→ **TASK GOAL**
Copy out the lines below word for word, leaving out the pictures.

→ **PROVIDED RECORDS**
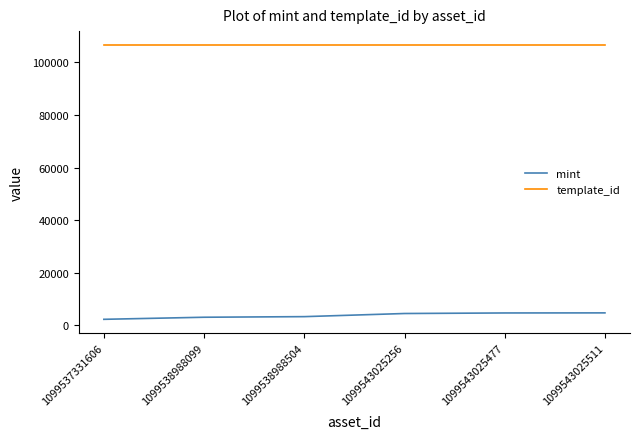

True or false: template_id and mint cross at least once.

False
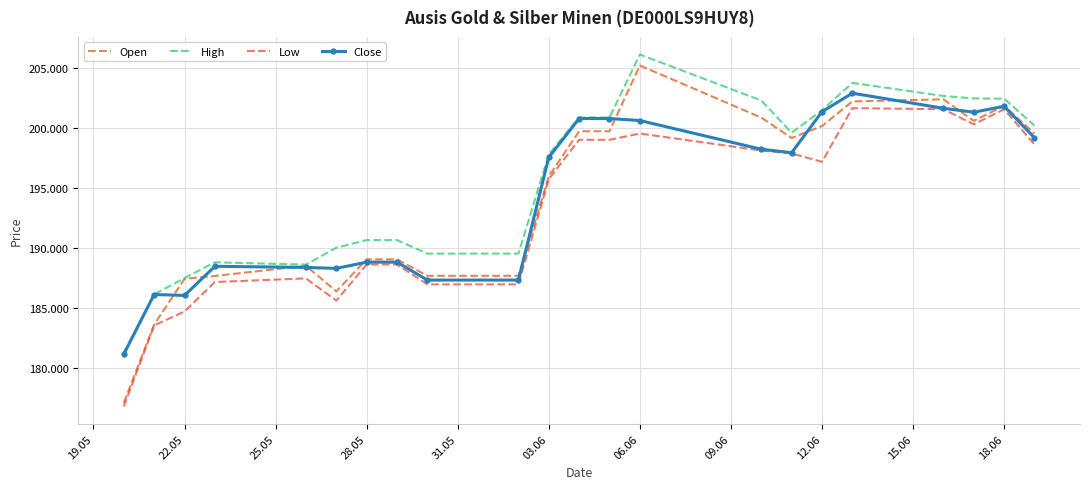

True or false: Open and High intersect in this chart.

False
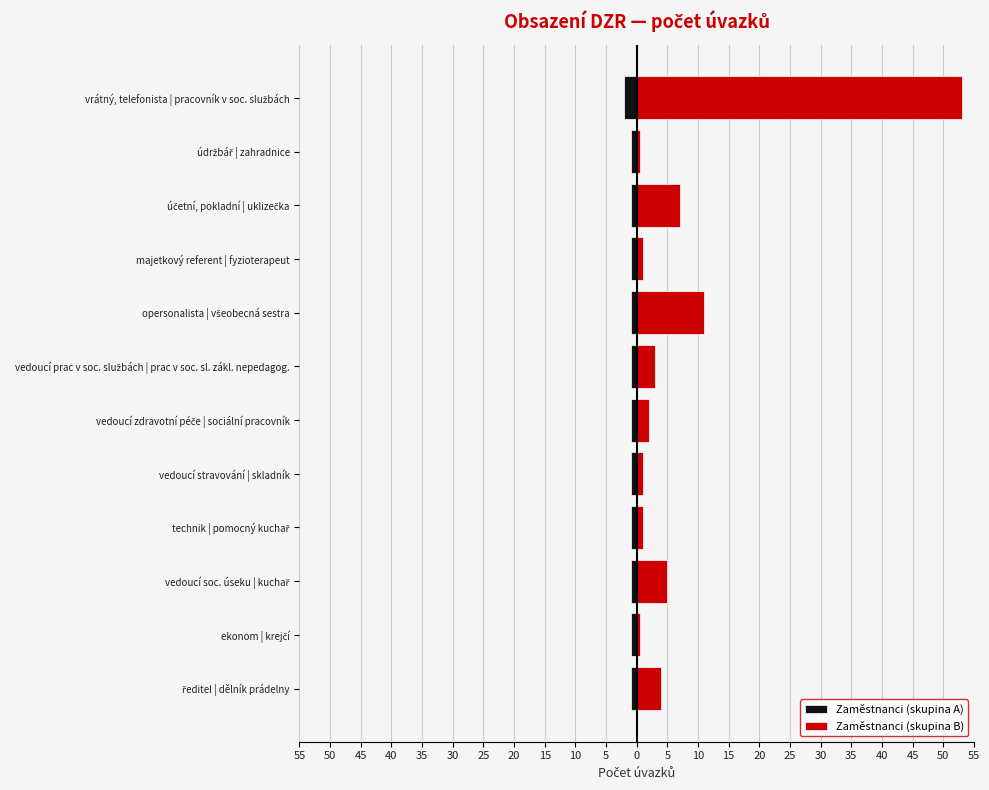

Rank the series by their average value, from lowest to highest.

Zaměstnanci (skupina A), Zaměstnanci (skupina B)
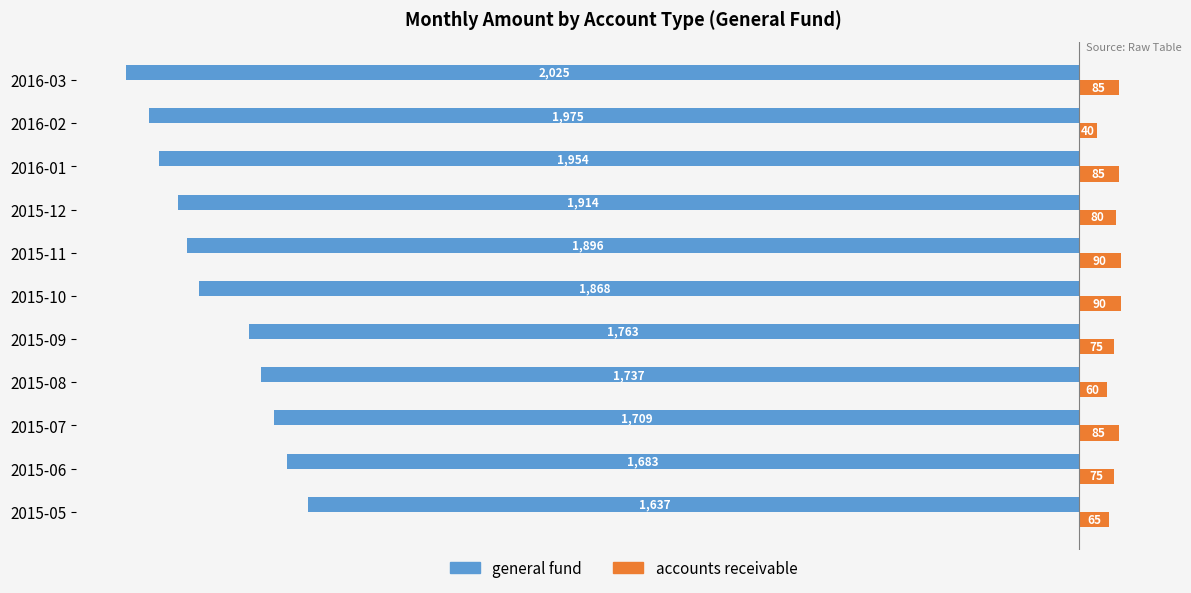

What are all the series names shown in the legend?

general fund, accounts receivable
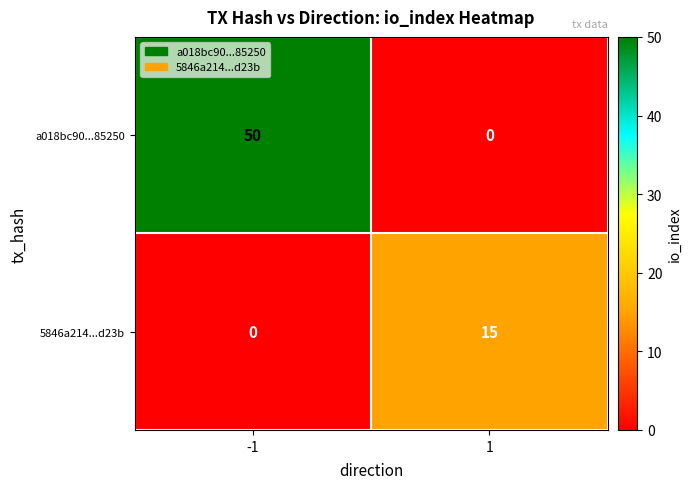

Reading right to left, what are all the values shown in this chart?

a018bc90...85250: 1=0	-1=50
5846a214...d23b: 1=15	-1=0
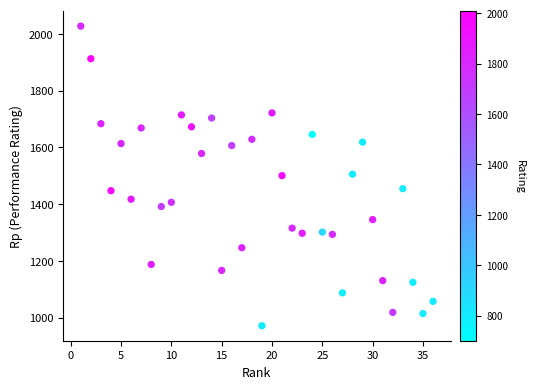

What is the range of X values (max minus min)?

35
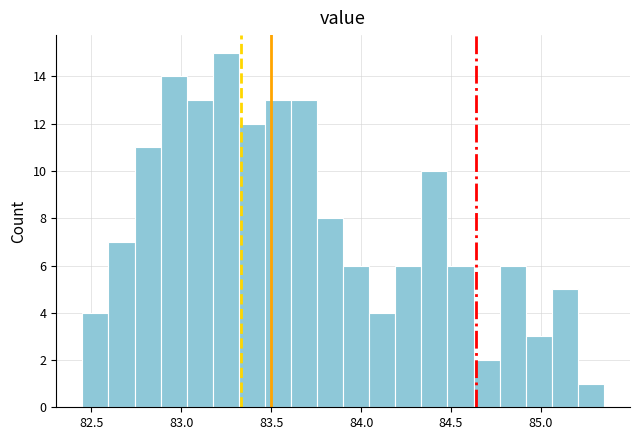

Read against the x-axis, roughly where is the centre of the tallest bar?

83.25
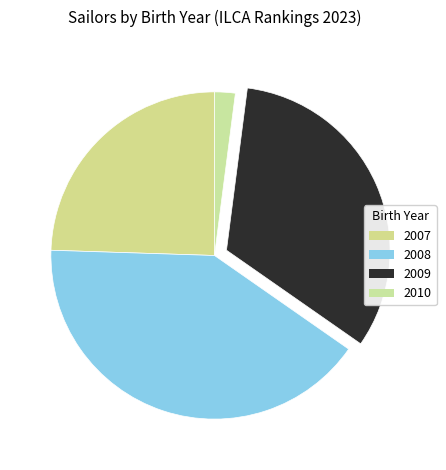

What percentage is the 2007 slice, to the nearest percent?

24%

→ **OUTPUT**
True or false: template_id and mint cross at least once.

False

True or false: Open and High intersect in this chart.

False

Rank the series by their average value, from lowest to highest.

Zaměstnanci (skupina A), Zaměstnanci (skupina B)

What are all the series names shown in the legend?

general fund, accounts receivable

Reading right to left, what are all the values shown in this chart?

a018bc90...85250: 1=0	-1=50
5846a214...d23b: 1=15	-1=0

What is the range of X values (max minus min)?

35

Read against the x-axis, roughly where is the centre of the tallest bar?

83.25

What percentage is the 2007 slice, to the nearest percent?

24%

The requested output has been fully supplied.